Paradise Beach sits at the southwest part of Cozumel. They offer well-kept facilities, and entrance is free (though you must spend $10 per person in food and drinks). Kayaks, waterslides, paddleboats, and other activities are available for an extra fee.
Just south of Chankanaab, you’ll find Playa Corona, which is pretty low key. Facilities are limited, but there is a small restaurant and bar here. Off shore snorkeling here is said to be some of the best on the island. This is a great spot for an authentic feel of Cozumel.
White sand beaches and drift or reef snorkeling is prime at Punta Sur, part of the Punta Sur Ecological Reserve. The $10 entrance fee includes access to a historic lighthouse, small museum and bus transport to the beach. You can also take a boat trip to the lagoon to see crocodiles and other wildlife. There’s a quaint café and good facilities here, too.
You might think you need to head to the mainland for a glimpse of Maya Ruins, but you’d be wrong. The San Gervasio ruins are located just 11 miles from the San Miguel pier, and was still a functioning religious site for the Mayans when the Spaniards arrived in the 16th century. The site was dedicated to the goddess Ixchel, and many statues to her were discovered here. Although little restoration has been done, there are lots of interesting structures worth checking out. Inside the Temple of the Hands, for example, the walls are marked with remnants of ancient red hand prints.

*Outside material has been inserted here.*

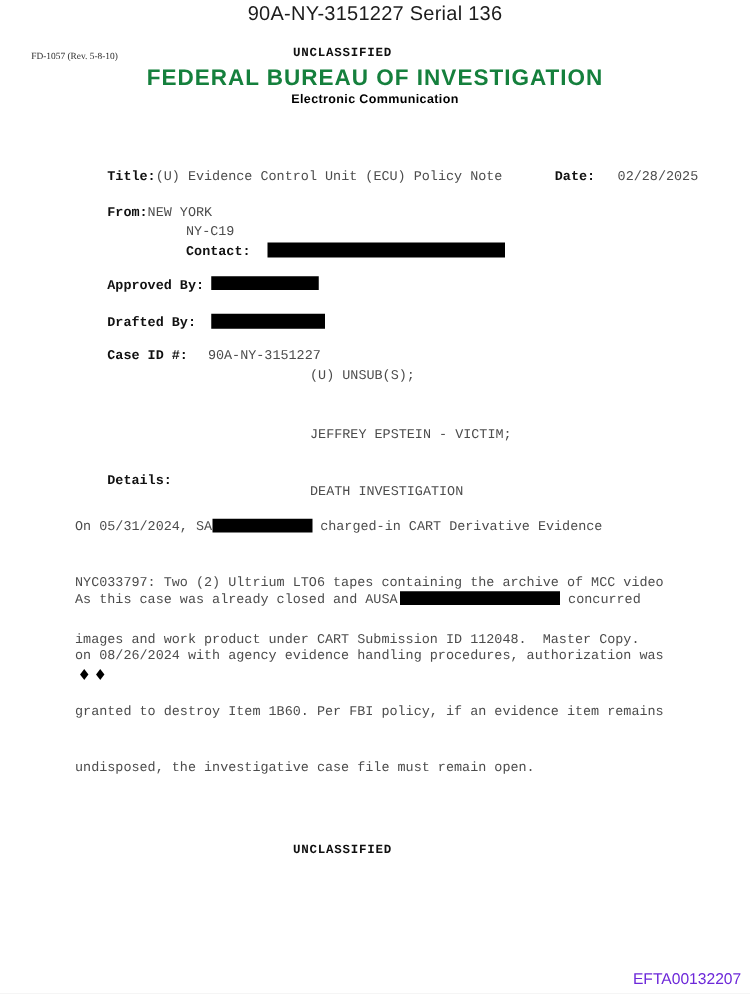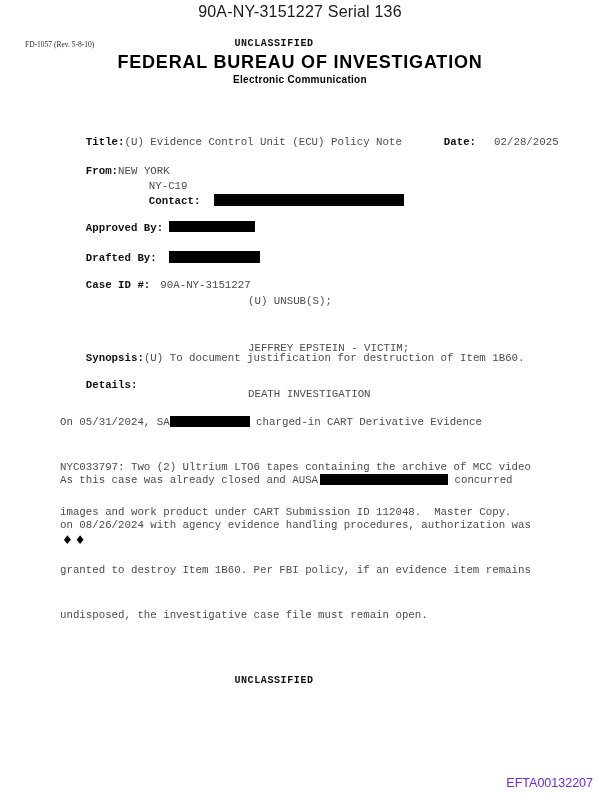"FEDERAL BUREAU OF INVESTIGATION" .agency { color: #000000 -> #15803d }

Punta Sur Park is ecological reserve and park is a treasure for nature lovers. Coral reefs just off shore, a number of beach areas, and a lagoon await visitors. Don’t miss the Celerain Lighthouse. The lighthouse is believed to have been a both lighthouse and hurricane warning system for the Mayans. Openings in the structure create a whistle when the wind blows. The stronger the wind, the higher the pitch, so the Mayans were able to distinguish what kind of weather was on the way. Entrance fee is $12 per person, and kids seven and under get in free
“Don’t Miss” Dining Options
Known for their exceptional Mexican cuisine since 1982, La Mission stands by their slogan “Si no te gusta, no pagas” (If you don’t like it, you don’t pay). Tropical gardens, Mayan replicas, and mariachi music create a lively and traditional island atmosphere.

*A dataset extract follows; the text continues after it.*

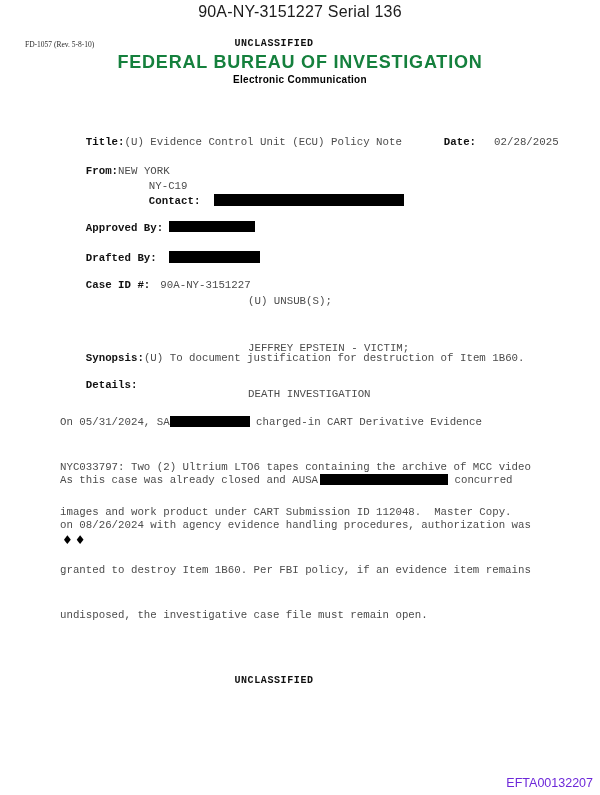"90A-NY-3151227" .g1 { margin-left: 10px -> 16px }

La Choza is a good option for families with kids or larger groups. You can eat here without breaking the bank – and the portions are ample. The Pollo Mole Pablano and the Chiles Rellenos are highly recommended.
Pancho’s Backyard has a fun vibe, as well as killer margaritas. Its seafront patio/garden dining option is refreshing. The authentic Mexican cuisine includes fresh guacamole, Tacos de Pescado, Enchiladas con Mole and other items. They play live Marimba music during lunch.
The fact that Pepe’s Grill Seafood and Steakhouse has been in business for over forty years is a testament to the consistency of good food and service. They feature fresh lobster and other seafood, pastas, rack of lamb and choice beef. Many entrees are prepared at your table, and the wine list is impressive. Prepare for a great view of Cozumel’s promenade.
Whether your visit to Cozumel is a quick weekend getaway or a week-long retreat, you’ll find varied diversions and plenty of delicious local fare to sample while you’re here. Check out the Cozumel Promotion Board for hotel information, local events and helpful travel guides.